TEHRAN, Iran, (AP) -Venezuela has agreed to sell gasoline to Iran, the South American county’s energy minister said in comments published Tuesday, a week after the Islamic country imposed a fuel rationing program that has sparked violence.
“Yes, Iranians have asked to buy gasoline from us and we have accepted this demand,” Rafael Ramirez told the Iranian daily newspaper Shargh. The reformist daily said Ramirez declined to elaborate on the deal.
During a visit to Iran this week, Venezuelan President Hugo Chavez called the two nations “strategic partners.” Ramirez accompanied Chavez on the visit.
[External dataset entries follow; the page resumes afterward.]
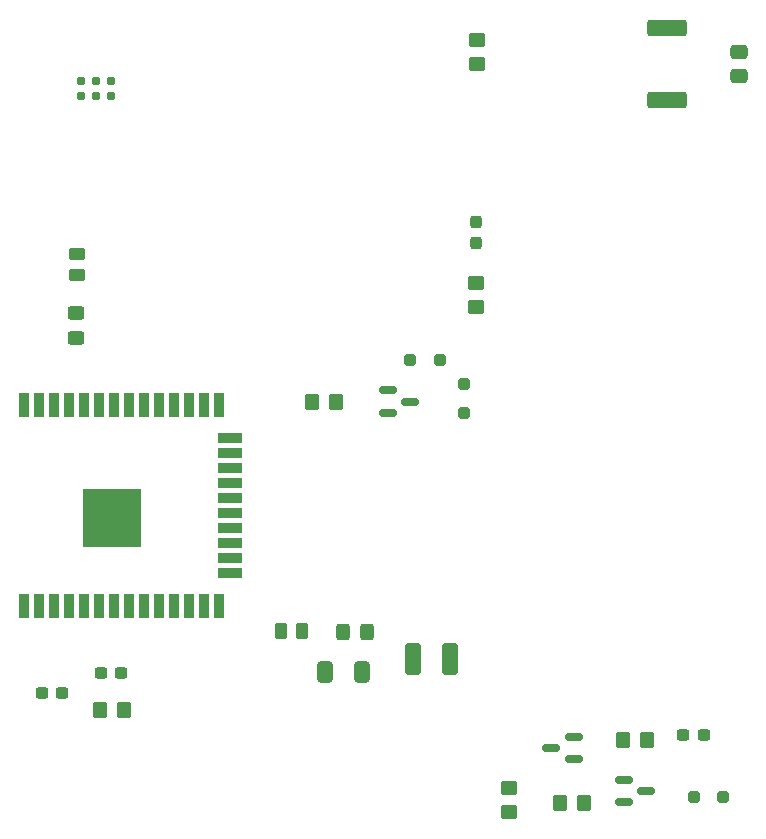
<source format=gtp>
G04 #@! TF.GenerationSoftware,KiCad,Pcbnew,(7.0.0-0)*
G04 #@! TF.CreationDate,2023-03-22T08:14:14+00:00*
G04 #@! TF.ProjectId,ESP_AC_CDI_1,4553505f-4143-45f4-9344-495f312e6b69,rev?*
G04 #@! TF.SameCoordinates,Original*
G04 #@! TF.FileFunction,Paste,Top*
G04 #@! TF.FilePolarity,Positive*
%FSLAX46Y46*%
G04 Gerber Fmt 4.6, Leading zero omitted, Abs format (unit mm)*
G04 Created by KiCad (PCBNEW (7.0.0-0)) date 2023-03-22 08:14:14*
%MOMM*%
%LPD*%
G01*
G04 APERTURE LIST*
G04 Aperture macros list*
%AMRoundRect*
0 Rectangle with rounded corners*
0 $1 Rounding radius*
0 $2 $3 $4 $5 $6 $7 $8 $9 X,Y pos of 4 corners*
0 Add a 4 corners polygon primitive as box body*
4,1,4,$2,$3,$4,$5,$6,$7,$8,$9,$2,$3,0*
0 Add four circle primitives for the rounded corners*
1,1,$1+$1,$2,$3*
1,1,$1+$1,$4,$5*
1,1,$1+$1,$6,$7*
1,1,$1+$1,$8,$9*
0 Add four rect primitives between the rounded corners*
20,1,$1+$1,$2,$3,$4,$5,0*
20,1,$1+$1,$4,$5,$6,$7,0*
20,1,$1+$1,$6,$7,$8,$9,0*
20,1,$1+$1,$8,$9,$2,$3,0*%
G04 Aperture macros list end*
%ADD10RoundRect,0.250000X-0.475000X0.337500X-0.475000X-0.337500X0.475000X-0.337500X0.475000X0.337500X0*%
%ADD11RoundRect,0.249999X1.425001X-0.450001X1.425001X0.450001X-1.425001X0.450001X-1.425001X-0.450001X0*%
%ADD12RoundRect,0.237500X-0.300000X-0.237500X0.300000X-0.237500X0.300000X0.237500X-0.300000X0.237500X0*%
%ADD13RoundRect,0.237500X0.300000X0.237500X-0.300000X0.237500X-0.300000X-0.237500X0.300000X-0.237500X0*%
%ADD14RoundRect,0.250000X0.250000X0.250000X-0.250000X0.250000X-0.250000X-0.250000X0.250000X-0.250000X0*%
%ADD15RoundRect,0.250000X-0.250000X0.250000X-0.250000X-0.250000X0.250000X-0.250000X0.250000X0.250000X0*%
%ADD16RoundRect,0.250000X-0.325000X-0.450000X0.325000X-0.450000X0.325000X0.450000X-0.325000X0.450000X0*%
%ADD17RoundRect,0.250000X-0.350000X-0.450000X0.350000X-0.450000X0.350000X0.450000X-0.350000X0.450000X0*%
%ADD18R,0.900000X2.000000*%
%ADD19R,2.000000X0.900000*%
%ADD20R,5.000000X5.000000*%
%ADD21RoundRect,0.250000X-0.412500X-1.100000X0.412500X-1.100000X0.412500X1.100000X-0.412500X1.100000X0*%
%ADD22RoundRect,0.250000X0.350000X0.450000X-0.350000X0.450000X-0.350000X-0.450000X0.350000X-0.450000X0*%
%ADD23RoundRect,0.250000X-0.450000X0.325000X-0.450000X-0.325000X0.450000X-0.325000X0.450000X0.325000X0*%
%ADD24RoundRect,0.150000X0.587500X0.150000X-0.587500X0.150000X-0.587500X-0.150000X0.587500X-0.150000X0*%
%ADD25RoundRect,0.250000X0.450000X-0.350000X0.450000X0.350000X-0.450000X0.350000X-0.450000X-0.350000X0*%
%ADD26RoundRect,0.250000X-0.262500X-0.450000X0.262500X-0.450000X0.262500X0.450000X-0.262500X0.450000X0*%
%ADD27RoundRect,0.250000X-0.450000X0.350000X-0.450000X-0.350000X0.450000X-0.350000X0.450000X0.350000X0*%
%ADD28RoundRect,0.150000X-0.587500X-0.150000X0.587500X-0.150000X0.587500X0.150000X-0.587500X0.150000X0*%
%ADD29C,0.787400*%
%ADD30RoundRect,0.237500X0.237500X-0.300000X0.237500X0.300000X-0.237500X0.300000X-0.237500X-0.300000X0*%
%ADD31RoundRect,0.250000X-0.450000X0.262500X-0.450000X-0.262500X0.450000X-0.262500X0.450000X0.262500X0*%
%ADD32RoundRect,0.250000X0.412500X0.650000X-0.412500X0.650000X-0.412500X-0.650000X0.412500X-0.650000X0*%
G04 APERTURE END LIST*
D10*
X226550000Y-85212500D03*
X226550000Y-87287500D03*
D11*
X220490000Y-83200000D03*
X220490000Y-89300000D03*
D12*
X172517500Y-137830000D03*
X174242500Y-137830000D03*
D13*
X169252500Y-139510000D03*
X167527500Y-139510000D03*
X223562500Y-143050000D03*
X221837500Y-143050000D03*
D14*
X201230000Y-111330000D03*
X198730000Y-111330000D03*
X225210000Y-148280000D03*
X222710000Y-148280000D03*
D15*
X203280000Y-113322500D03*
X203280000Y-115822500D03*
D16*
X193000000Y-134300000D03*
X195050000Y-134300000D03*
D17*
X211400000Y-148850000D03*
X213400000Y-148850000D03*
D18*
X165974999Y-132159999D03*
X167244999Y-132159999D03*
X168514999Y-132159999D03*
X169784999Y-132159999D03*
X171054999Y-132159999D03*
X172324999Y-132159999D03*
X173594999Y-132159999D03*
X174864999Y-132159999D03*
X176134999Y-132159999D03*
X177404999Y-132159999D03*
X178674999Y-132159999D03*
X179944999Y-132159999D03*
X181214999Y-132159999D03*
X182484999Y-132159999D03*
D19*
X183484999Y-129374999D03*
X183484999Y-128104999D03*
X183484999Y-126834999D03*
X183484999Y-125564999D03*
X183484999Y-124294999D03*
X183484999Y-123024999D03*
X183484999Y-121754999D03*
X183484999Y-120484999D03*
X183484999Y-119214999D03*
X183484999Y-117944999D03*
D18*
X182484999Y-115159999D03*
X181214999Y-115159999D03*
X179944999Y-115159999D03*
X178674999Y-115159999D03*
X177404999Y-115159999D03*
X176134999Y-115159999D03*
X174864999Y-115159999D03*
X173594999Y-115159999D03*
X172324999Y-115159999D03*
X171054999Y-115159999D03*
X169784999Y-115159999D03*
X168514999Y-115159999D03*
X167244999Y-115159999D03*
X165974999Y-115159999D03*
D20*
X173474999Y-124659999D03*
D21*
X198975000Y-136600000D03*
X202100000Y-136600000D03*
D22*
X218750000Y-143470000D03*
X216750000Y-143470000D03*
D23*
X170420000Y-107375000D03*
X170420000Y-109425000D03*
D24*
X212537500Y-145120000D03*
X212537500Y-143220000D03*
X210662500Y-144170000D03*
D25*
X207050000Y-149575000D03*
X207050000Y-147575000D03*
D26*
X187747500Y-134280000D03*
X189572500Y-134280000D03*
D27*
X204320000Y-104830000D03*
X204320000Y-106830000D03*
D28*
X216842500Y-146860000D03*
X216842500Y-148760000D03*
X218717500Y-147810000D03*
X196795000Y-113880000D03*
X196795000Y-115780000D03*
X198670000Y-114830000D03*
D22*
X192420000Y-114830000D03*
X190420000Y-114830000D03*
D29*
X170810000Y-88980000D03*
X170810000Y-87710000D03*
X172080000Y-88980000D03*
X172080000Y-87710000D03*
X173350000Y-88980000D03*
X173350000Y-87710000D03*
D30*
X204310000Y-99667500D03*
X204310000Y-101392500D03*
D31*
X170510000Y-102325000D03*
X170510000Y-104150000D03*
D32*
X194652500Y-137740000D03*
X191527500Y-137740000D03*
D22*
X174480000Y-140950000D03*
X172480000Y-140950000D03*
D25*
X204380000Y-86210000D03*
X204380000Y-84210000D03*
M02*

</source>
Last week, the Iranian government began rationing fuel, causing angry Iranians to smash shop windows and set fire to dozens of gas stations in the capital Tehran and several other cities.
The government says the fuel rationing will free up funding for development projects and make the country “invincible.”
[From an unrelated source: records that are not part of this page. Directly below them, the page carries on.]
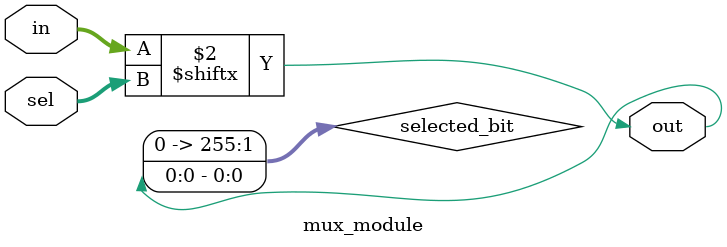
<source format=sv>
module top_module (
	input [255:0] in,
	input [7:0] sel,
	output  out
);

	// Define a wire to hold the selected bit
	wire selected_bit;
	
	// Instantiate a MUX module to select the bit from the input vector
	mux_module mux(
		.in(in[sel]),
		.sel(sel),
		.out(selected_bit)
	);
	
	// Assign the selected bit to the output
	assign out = selected_bit;
	
endmodule
module mux_module (
	input [255:0] in,
	input [7:0] sel,
	output  out
);
	reg [255:0] selected_bit;
	
	always @(in or sel) begin
		selected_bit = in[sel];
	end
	
	assign out = selected_bit;
	
endmodule

</source>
Iran is one of the world’s biggest oil producers, but it doesn’t have enough refineries, so it must import more than 50 percent of the gasoline its people use.
The rationing is part of a government attempt to reduce about $10 billion it spends each year to import fuel that is then sold to Iranian drivers at far less than its cost, to keep prices low.
An increase in gas prices last month and the rationing have fueled Iranian discontent with hard-line President Mahmoud Ahmadinejad, who was elected in 2005 on a platform of helping the poor and bringing oil revenues to every family. His failure to do so has sparked widespread criticism.
Iranians are accustomed to gasoline at rock bottom prices. After a 25 percent hike in prices was imposed May 21, gas sells at the equivalent of 38 cents a gallon.